THE RECORDS START
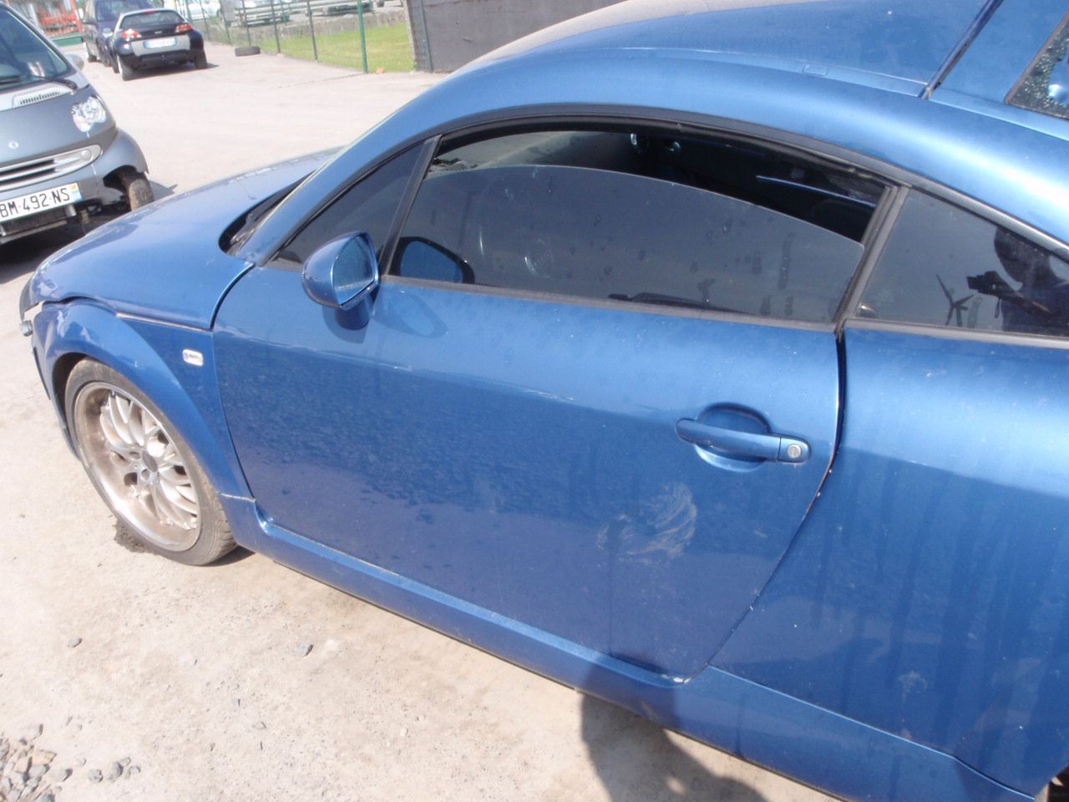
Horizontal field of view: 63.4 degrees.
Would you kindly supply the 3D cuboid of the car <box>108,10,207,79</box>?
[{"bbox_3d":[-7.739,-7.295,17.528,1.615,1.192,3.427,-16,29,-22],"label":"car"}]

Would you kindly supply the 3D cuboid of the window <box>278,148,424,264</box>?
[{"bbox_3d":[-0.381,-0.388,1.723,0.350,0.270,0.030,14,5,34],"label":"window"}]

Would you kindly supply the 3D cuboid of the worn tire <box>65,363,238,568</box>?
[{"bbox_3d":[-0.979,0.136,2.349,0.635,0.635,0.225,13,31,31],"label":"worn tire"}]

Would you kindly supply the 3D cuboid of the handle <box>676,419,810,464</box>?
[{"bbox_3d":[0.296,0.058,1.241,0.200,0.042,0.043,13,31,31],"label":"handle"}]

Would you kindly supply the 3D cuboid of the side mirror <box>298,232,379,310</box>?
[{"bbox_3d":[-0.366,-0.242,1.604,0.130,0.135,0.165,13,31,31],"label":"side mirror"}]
THE RECORDS END
### TASK GOAL
Repeat the listing in full and to the letter, excluding every image.

### EXERCISE RESPONSE
Horizontal field of view: 63.4 degrees.
Would you kindly supply the 3D cuboid of the car <box>108,10,207,79</box>?
[{"bbox_3d":[-7.739,-7.295,17.528,1.615,1.192,3.427,-16,29,-22],"label":"car"}]

Would you kindly supply the 3D cuboid of the window <box>278,148,424,264</box>?
[{"bbox_3d":[-0.381,-0.388,1.723,0.350,0.270,0.030,14,5,34],"label":"window"}]

Would you kindly supply the 3D cuboid of the worn tire <box>65,363,238,568</box>?
[{"bbox_3d":[-0.979,0.136,2.349,0.635,0.635,0.225,13,31,31],"label":"worn tire"}]

Would you kindly supply the 3D cuboid of the handle <box>676,419,810,464</box>?
[{"bbox_3d":[0.296,0.058,1.241,0.200,0.042,0.043,13,31,31],"label":"handle"}]

Would you kindly supply the 3D cuboid of the side mirror <box>298,232,379,310</box>?
[{"bbox_3d":[-0.366,-0.242,1.604,0.130,0.135,0.165,13,31,31],"label":"side mirror"}]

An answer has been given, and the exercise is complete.